Lawmakers demand apologies from 'racist' rabbis who derided converts
By Yair Ettinger,, Ha'aretzAt a conference earlier this week, ultra-Orthodox rabbis employed by the state's Chief Rabbinate hurled insults at immigrants seeking to convert, calling them "cheaters" motivated solely by self-interest. Now the political system is responding furiously, with MKs demanding public apologies and/or dismissals and even threatening legal action.
"The Chief Rabbinate is marred by racism and deep hatred for the immigrant community," said MK Marina Solodkin (Kadima), who wrote to Religious Services Minister Yaakov Margi (Shas) yesterday to demand that the rabbis apologize and threatened legal action if they did not.
Yisrael Beiteinu termed the rabbis' remarks "wild, hallucinatory and utterly baseless," while MK Uri Orbach (Habayit Hayehudi) demanded on Wednesday that the offending rabbis be fired.
The storm erupted over remarks made at an international conference of ultra-Orthodox rabbis in Jerusalem, where numerous speakers attacked both state-run conversion programs and the people they convert.
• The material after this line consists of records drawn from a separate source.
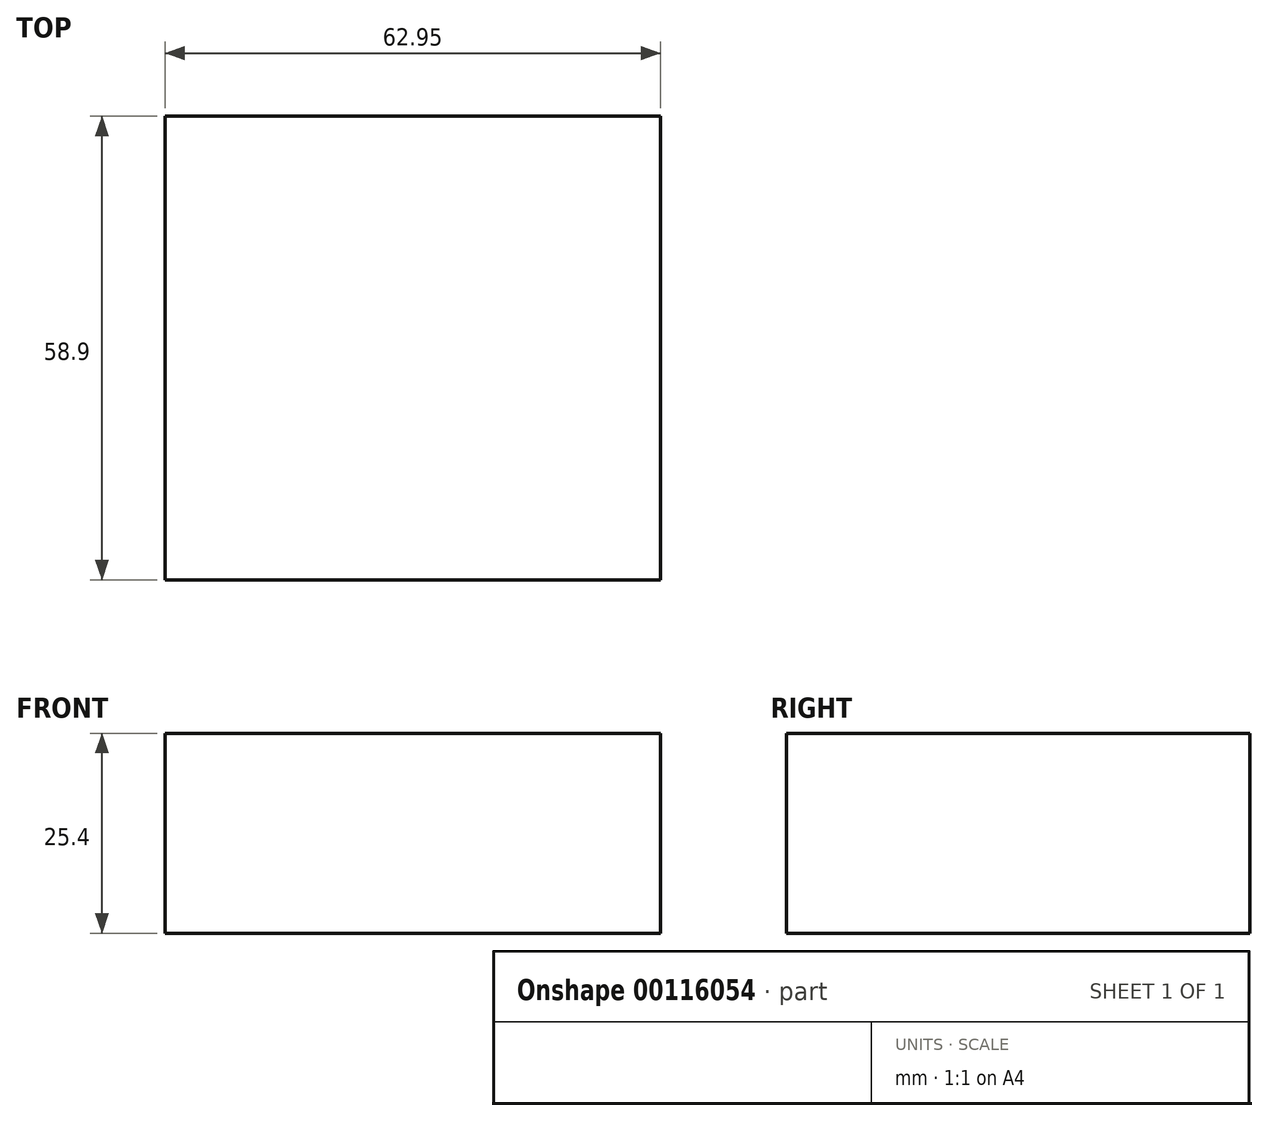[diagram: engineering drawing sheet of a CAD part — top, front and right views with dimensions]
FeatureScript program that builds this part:
annotation { "Feature Type Name" : "Feature", "Feature Type Description" : "" }
export const myFeature = defineFeature(function(context is Context, id is Id, definition is map)
    precondition{}
    {
        {
            var Q0;
            Q0=qCreatedBy(makeId("Top.planeOp"),FACE);
            var sketch = newSketch(context, id + "F0", { "sketchPlane" : qUnion([Q0])});
            skLineSegment(sketch, "E0.bottom", {"start": v(0, 0) * mm, "end": v(62.95, 0) * mm});
            skLineSegment(sketch, "E0.top", {"start": v(0, 58.9) * mm, "end": v(62.95, 58.9) * mm});
            skLineSegment(sketch, "E0.left", {"start": v(0, 0) * mm, "end": v(0, 58.9) * mm});
            skLineSegment(sketch, "E0.right", {"start": v(62.95, 0) * mm, "end": v(62.95, 58.9) * mm});
            skSolve(sketch);
        }
        {
            var Q0;
            Q0=makeQuery(id+"F0.imprint","IMPRINT",FACE,{"disambiguationData":[TD([[makeQuery(id+"F0.imprint","IMPRINT",EDGE,{"derivedFrom":sQuery(id+"F0.wireOp",EDGE,"E0.bottom")}),1.0]])]});
            extrude(context, id + "F1", {"entities" : qUnion([Q0]), "depth" : 25.4 * mm});
        }
    });
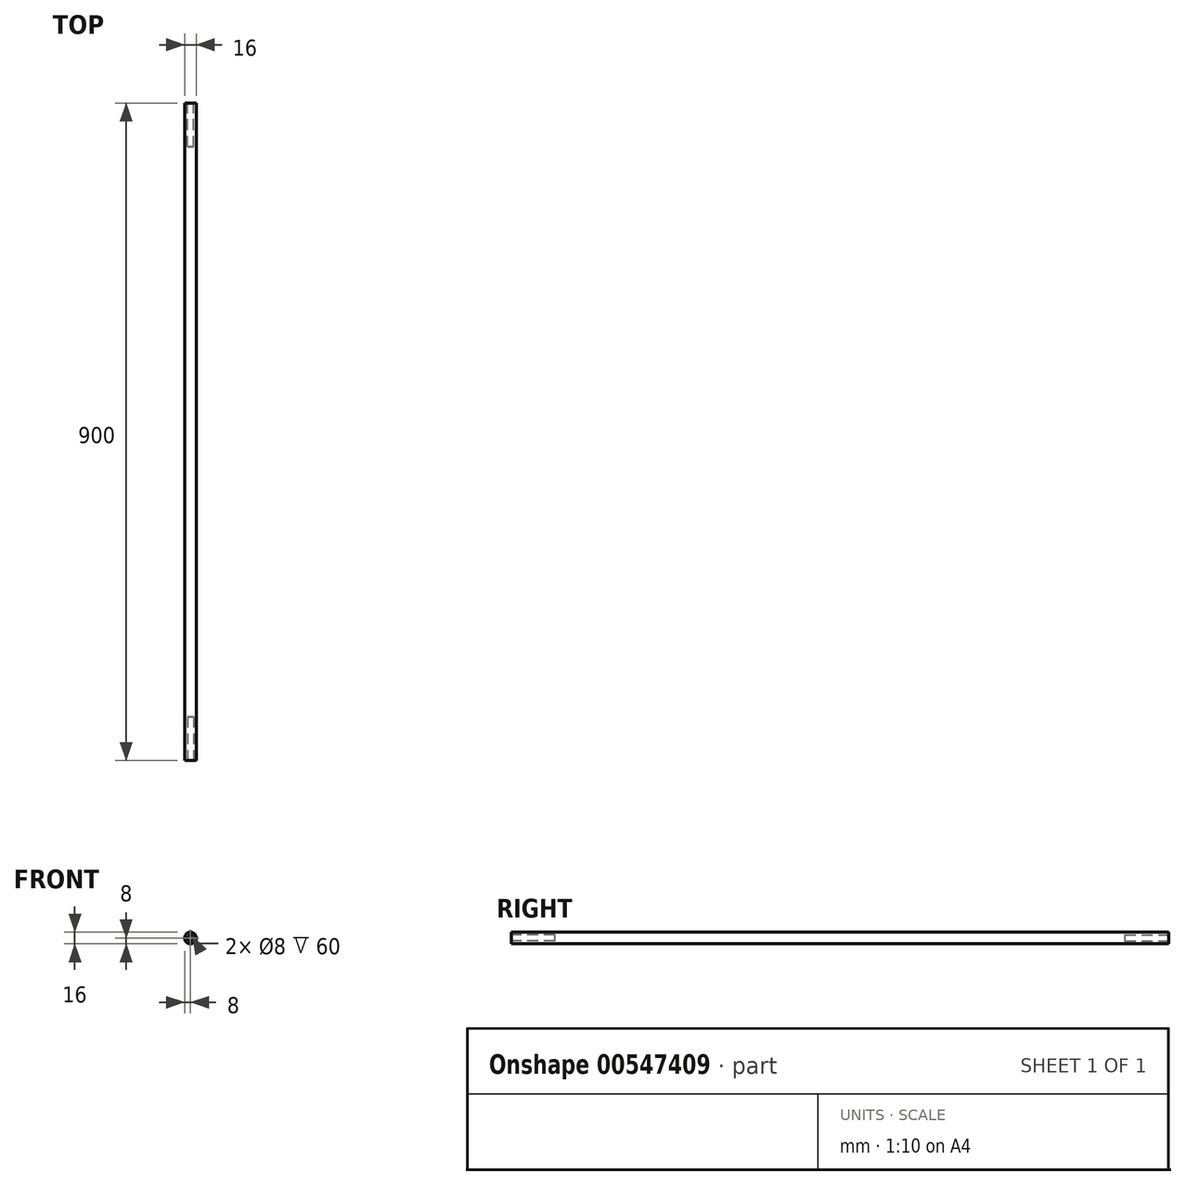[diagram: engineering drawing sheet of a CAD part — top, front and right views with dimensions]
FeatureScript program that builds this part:
annotation { "Feature Type Name" : "Feature", "Feature Type Description" : "" }
export const myFeature = defineFeature(function(context is Context, id is Id, definition is map)
    precondition{}
    {
        {
            var Q0;
            Q0=qCreatedBy(makeId("Front.planeOp"),FACE);
            var sketch = newSketch(context, id + "F0", { "sketchPlane" : qUnion([Q0])});
            skCircle(sketch, "E0", {"center": v(0, 0) * mm, "radius": 8 * mm});
            skSolve(sketch);
        }
        {
            var Q0;
            Q0 = qSketchRegion(id + "F0", true);
            extrude(context, id + "F1", {"entities" : qUnion([Q0]), "endBound" : BoundingType.SYMMETRIC, "depth" : 900 * mm, "offsetDistance" : 25 * mm});
        }
        {
            var Q0;
            Q0=makeQuery(id+"F1.opExtrude","CAP_FACE",FACE,{"disambiguationData":[OSD([sQuery(id+"F0.wireOp",EDGE,"E0")])],"isStart":false});
            var sketch = newSketch(context, id + "F2", { "sketchPlane" : qUnion([Q0])});
            skCircle(sketch, "E1", {"center": v(0, 0) * mm, "radius": 4 * mm});
            skSolve(sketch);
        }
        {
            var Q0;
            Q0 = qSketchRegion(id + "F2", true);
            extrude(context, id + "F3", {"entities" : qUnion([Q0]), "operationType" : NewBodyOperationType.REMOVE, "oppositeDirection" : true, "depth" : 60 * mm, "offsetDistance" : 25 * mm});
        }
        {
            var Q0;
            Q0=makeQuery(id+"F1.opExtrude","CAP_FACE",FACE,{"disambiguationData":[OSD([sQuery(id+"F0.wireOp",EDGE,"E0")])],"isStart":true});
            var sketch = newSketch(context, id + "F4", { "sketchPlane" : qUnion([Q0])});
            skCircle(sketch, "E2", {"center": v(0, 0) * mm, "radius": 4 * mm});
            skSolve(sketch);
        }
        {
            var Q0;
            Q0 = qSketchRegion(id + "F4", true);
            extrude(context, id + "F5", {"entities" : qUnion([Q0]), "operationType" : NewBodyOperationType.REMOVE, "oppositeDirection" : true, "depth" : 60 * mm, "offsetDistance" : 25 * mm});
        }
    });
The assault was led by Rabbi Avraham Sherman, head of the Chief Rabbinate's Rabbinical Court of Appeals, who leaped to fame last year when he invalidated all conversions ever performed by a special state-run conversion court.
"There is no logic to telling tens of thousands of non-Jews who grew up on heresy, hatred of religion, liberalism, communism and socialism that suddenly they can undergo a revolution deep in their souls," he told the three-day conference, referring mainly to non-Jewish immigrants from the former Soviet Union.
Ashdod's chief rabbi, Yosef Sheinin, said immigrants who sought to convert "should be assumed to be cheaters."
Tzohar, an organization of religious Zionist rabbis, also condemned the remarks, saying it was particularly upset that Ashkenazi Chief Rabbi Yona Metzger praised Sherman and expressed support for his views.
"Instead of supporting the efforts of conversion court judges who operate under the Chief Rabbinate's auspices, the chief rabbi caved in to a group of extremist ultra-Orthodox hacks who have made it their goal to sabotage conversion," the group said in a statement.